Ce que je peux dire, et c’est un vœu pour tout l’espace francophone, c’est que les relations entre la France et l’Afrique s’innovent et se démarquent enfin de sa conception coloniale et méprisante à l’égard de nos peuples. Ceci n’est possible que si les lobbies financiers, politiques et militaires, aussi bien africains que français, prêtent une oreille attentive aux aspirations profondes de nos peuples.
À qui profite ce sommet Afrique-France ?
La question ne se pose pas. Ce sommet profite tout d’abord à la France et à quelques familles privilégiées de chez nous qui en tirent bien de profits. Cela à différents niveaux et sur le moyen et long terme. Les politiques français, opérateurs économiques français et leurs amis chefs d’État africains imposés sont bien-sûr les bénéficiaires de ce cirque politico-médiatique. Par ailleurs, au Mali, ce sommet profite bien à certains, le temps d’une organisation et une visibilité éphémère, le temps pour ces derniers de s’en mettre un peu dans la poche en récupérant au passage une bonne partie des sommes et moyens mobilisés pour le sommet. Mon cousin dira sur un ton de fatalité : «mais oui, c’est normal, c’est comme d’habitude».

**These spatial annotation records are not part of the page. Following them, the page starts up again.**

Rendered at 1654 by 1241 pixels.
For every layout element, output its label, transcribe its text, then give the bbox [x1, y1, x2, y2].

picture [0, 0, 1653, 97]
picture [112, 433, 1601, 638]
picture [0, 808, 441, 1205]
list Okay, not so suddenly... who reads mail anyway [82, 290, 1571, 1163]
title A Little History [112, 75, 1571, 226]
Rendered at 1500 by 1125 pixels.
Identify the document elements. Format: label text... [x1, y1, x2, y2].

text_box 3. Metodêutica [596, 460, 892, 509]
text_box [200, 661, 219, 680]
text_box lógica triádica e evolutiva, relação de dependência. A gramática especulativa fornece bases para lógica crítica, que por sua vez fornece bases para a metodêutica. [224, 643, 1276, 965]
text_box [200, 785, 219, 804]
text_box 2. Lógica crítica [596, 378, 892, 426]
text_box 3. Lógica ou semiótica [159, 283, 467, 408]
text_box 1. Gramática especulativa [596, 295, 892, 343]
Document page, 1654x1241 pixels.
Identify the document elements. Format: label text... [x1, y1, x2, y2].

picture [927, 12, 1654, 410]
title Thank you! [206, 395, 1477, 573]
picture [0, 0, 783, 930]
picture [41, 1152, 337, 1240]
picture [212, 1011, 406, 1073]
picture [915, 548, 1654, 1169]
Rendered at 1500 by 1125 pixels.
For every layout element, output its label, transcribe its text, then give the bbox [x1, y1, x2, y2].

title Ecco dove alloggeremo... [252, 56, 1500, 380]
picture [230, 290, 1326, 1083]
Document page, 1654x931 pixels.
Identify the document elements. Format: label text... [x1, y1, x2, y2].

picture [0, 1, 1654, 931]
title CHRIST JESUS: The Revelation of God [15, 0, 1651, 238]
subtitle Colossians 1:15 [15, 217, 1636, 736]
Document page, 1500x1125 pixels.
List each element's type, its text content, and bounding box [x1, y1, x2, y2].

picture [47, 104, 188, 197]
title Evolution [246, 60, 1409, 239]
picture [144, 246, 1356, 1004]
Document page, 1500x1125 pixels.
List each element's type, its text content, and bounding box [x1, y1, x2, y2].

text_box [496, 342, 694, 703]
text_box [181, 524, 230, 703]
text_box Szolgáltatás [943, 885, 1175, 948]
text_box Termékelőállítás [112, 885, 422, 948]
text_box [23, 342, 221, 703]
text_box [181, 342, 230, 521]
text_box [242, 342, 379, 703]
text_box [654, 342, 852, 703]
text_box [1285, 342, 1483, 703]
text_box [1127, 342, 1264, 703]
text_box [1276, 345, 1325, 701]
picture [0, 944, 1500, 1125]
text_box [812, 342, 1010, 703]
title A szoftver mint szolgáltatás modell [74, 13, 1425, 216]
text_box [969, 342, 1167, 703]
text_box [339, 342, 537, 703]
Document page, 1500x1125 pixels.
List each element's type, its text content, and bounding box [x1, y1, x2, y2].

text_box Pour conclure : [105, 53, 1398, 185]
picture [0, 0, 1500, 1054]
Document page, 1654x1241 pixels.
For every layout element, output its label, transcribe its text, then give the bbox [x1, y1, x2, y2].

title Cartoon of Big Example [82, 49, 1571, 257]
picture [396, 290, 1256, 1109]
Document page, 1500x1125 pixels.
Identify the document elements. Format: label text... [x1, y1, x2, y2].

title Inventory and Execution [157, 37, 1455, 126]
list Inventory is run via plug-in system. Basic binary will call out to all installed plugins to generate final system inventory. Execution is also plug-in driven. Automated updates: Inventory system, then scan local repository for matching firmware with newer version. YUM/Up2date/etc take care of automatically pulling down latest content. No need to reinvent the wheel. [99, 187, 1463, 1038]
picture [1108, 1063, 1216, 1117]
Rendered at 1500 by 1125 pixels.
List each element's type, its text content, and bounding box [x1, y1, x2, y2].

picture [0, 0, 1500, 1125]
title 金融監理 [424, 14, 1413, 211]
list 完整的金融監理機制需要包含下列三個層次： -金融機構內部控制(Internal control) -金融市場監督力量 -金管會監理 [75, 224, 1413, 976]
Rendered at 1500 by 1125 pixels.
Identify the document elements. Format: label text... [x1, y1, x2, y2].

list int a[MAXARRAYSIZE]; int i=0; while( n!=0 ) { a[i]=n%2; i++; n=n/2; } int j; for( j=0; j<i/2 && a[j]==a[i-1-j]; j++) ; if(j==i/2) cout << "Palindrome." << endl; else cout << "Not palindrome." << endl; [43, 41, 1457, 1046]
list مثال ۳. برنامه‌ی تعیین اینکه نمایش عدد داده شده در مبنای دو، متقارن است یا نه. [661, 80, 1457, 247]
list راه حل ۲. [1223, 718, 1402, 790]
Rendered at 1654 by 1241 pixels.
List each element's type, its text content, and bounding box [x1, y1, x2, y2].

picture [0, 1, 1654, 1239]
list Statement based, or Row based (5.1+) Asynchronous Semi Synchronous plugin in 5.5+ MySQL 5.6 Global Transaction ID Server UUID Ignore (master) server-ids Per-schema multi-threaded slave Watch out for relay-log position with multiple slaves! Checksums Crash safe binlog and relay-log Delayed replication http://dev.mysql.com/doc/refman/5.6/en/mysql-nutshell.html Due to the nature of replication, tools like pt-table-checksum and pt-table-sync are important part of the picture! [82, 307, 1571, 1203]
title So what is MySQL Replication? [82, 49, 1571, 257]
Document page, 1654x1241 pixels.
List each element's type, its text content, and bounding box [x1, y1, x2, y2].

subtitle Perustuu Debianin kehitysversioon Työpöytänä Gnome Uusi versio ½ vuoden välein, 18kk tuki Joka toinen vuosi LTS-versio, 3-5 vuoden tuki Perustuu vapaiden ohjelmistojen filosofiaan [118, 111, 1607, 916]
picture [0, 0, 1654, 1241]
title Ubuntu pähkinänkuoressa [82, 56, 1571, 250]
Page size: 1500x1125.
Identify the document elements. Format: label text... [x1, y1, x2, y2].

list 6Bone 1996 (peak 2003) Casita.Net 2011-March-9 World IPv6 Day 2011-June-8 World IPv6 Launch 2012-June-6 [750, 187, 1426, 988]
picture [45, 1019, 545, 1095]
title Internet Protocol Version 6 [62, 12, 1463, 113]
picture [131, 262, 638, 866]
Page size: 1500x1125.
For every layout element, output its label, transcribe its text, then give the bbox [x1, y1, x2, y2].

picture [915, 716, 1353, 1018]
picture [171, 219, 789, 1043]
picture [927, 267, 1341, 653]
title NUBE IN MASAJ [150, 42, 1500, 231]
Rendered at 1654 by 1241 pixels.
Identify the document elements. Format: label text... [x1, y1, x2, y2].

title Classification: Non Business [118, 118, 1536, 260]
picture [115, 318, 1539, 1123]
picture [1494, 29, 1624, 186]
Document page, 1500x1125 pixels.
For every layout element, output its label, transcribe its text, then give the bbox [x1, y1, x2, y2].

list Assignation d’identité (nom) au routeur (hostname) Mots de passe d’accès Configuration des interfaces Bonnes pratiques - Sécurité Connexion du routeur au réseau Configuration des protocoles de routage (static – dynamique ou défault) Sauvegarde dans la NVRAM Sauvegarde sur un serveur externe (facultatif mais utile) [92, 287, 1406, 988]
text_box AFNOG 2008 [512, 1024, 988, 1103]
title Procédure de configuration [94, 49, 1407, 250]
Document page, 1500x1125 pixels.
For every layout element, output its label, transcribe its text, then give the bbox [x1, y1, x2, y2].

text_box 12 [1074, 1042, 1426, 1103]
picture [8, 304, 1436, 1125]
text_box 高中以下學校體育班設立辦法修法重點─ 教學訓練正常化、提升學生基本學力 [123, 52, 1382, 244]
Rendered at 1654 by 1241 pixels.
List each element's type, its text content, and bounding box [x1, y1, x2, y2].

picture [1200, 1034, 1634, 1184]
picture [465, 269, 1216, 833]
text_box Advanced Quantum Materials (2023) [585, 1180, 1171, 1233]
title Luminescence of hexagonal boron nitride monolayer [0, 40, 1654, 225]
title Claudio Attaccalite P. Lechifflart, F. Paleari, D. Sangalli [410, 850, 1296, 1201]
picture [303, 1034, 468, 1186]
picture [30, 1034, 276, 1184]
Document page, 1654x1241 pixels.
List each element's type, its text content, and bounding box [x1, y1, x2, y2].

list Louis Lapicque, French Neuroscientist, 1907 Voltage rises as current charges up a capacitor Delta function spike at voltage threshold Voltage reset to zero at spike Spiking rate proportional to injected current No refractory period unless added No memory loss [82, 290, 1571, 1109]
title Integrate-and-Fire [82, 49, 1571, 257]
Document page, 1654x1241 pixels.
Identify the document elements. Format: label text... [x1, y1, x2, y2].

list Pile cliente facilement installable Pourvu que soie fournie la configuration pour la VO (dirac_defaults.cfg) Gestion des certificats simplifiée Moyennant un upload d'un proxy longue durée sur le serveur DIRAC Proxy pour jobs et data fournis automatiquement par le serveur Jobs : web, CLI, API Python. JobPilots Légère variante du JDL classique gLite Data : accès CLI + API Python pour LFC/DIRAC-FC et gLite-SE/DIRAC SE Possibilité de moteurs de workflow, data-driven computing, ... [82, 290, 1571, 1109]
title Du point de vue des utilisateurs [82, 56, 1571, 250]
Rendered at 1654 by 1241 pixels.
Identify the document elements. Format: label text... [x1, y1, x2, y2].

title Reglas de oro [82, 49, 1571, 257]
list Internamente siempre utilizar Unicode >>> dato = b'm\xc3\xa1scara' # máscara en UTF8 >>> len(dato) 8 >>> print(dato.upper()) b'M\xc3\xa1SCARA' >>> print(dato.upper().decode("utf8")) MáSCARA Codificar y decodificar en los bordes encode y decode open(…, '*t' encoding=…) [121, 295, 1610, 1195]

Avez-vous un message à lancer à la suite de ce sommet France-Afrique tenu à Bamako ?
En réalité, ce sommet n’a pas lieu d’être dans sa conception actuelle, dans la mesure où la France est un État et l’Afrique un continent. Qu’on nous explique davantage, pourquoi et pour quel objectif un seul État, à lui seul, peut-il prétendre entretenir une relation privilégiée avec tout un continent de cette manière là, si ce n’est que pour faire perdurer un statut de suprématie ou de colon ? Nous sommes aujourd’hui des millions d’Africains à croire et à dire désormais que la forme actuelle de la France-Afrique est révolue et doit être combattue par tous les Africains soucieux du devenir de ce continent et combattue par tous les amis français qui rêvent ou sont à la quête d’une France plus juste et reconnaissante envers les pays francophones du continent qu’elle a colonisés dans le passé. Je dirai aussi que, malgré mes remarques critiques et mon humble avis que je crois objectifs, je ne suis pas pour autant de nature pessimiste et défaitiste. En effet, certes j’apporte des critiques, mais comme des millions de jeunes africains, j’ai aussi des idées, des propositions, des espérances positives, des convictions pour mon peuple, pour nos relations d’aujourd’hui et de demain avec la France. J’ai des espoirs, c’est : repenser les relations entre la France et certains pays d’Afrique. Oui, en tant fils d’ancien soldat malien (Monsieur Moussa Tamega) qui a combattu pour la France, aussi en tant père d’un enfant français, en tant que jeune malien, africain et francophone, je souhaite que l’on puisse se mobiliser ensemble de façon collégiale et respectueuse pour assainir, innover et repenser profondément la coopération entre la France et chacun des nos Etats, afin de garantir et sauvegarder le gagnant-gagnant et les intérêts de chaque partie. Oui, nous ne pouvons pas mettre fin à la coopération entre la France et l’Afrique car personne n’y sera gagnant. Cependant, nous pouvons ensemble mettre fin aux relations mafieuses entre la France et certains pays, chefs et dirigeants africains, afin de pouvoir regarder et dessiner l’avenir ensemble dans un climat de paix, de partage et de solidarité entre nos peuples. Oui, nous sommes de la nouvelle génération d’Africains et d’Africaines, il faut aussi nous écouter, il faut compter surtout. Demain ne se fera pas sans nous, mais avec nous. Il faut se savoir différent mais complémentaire.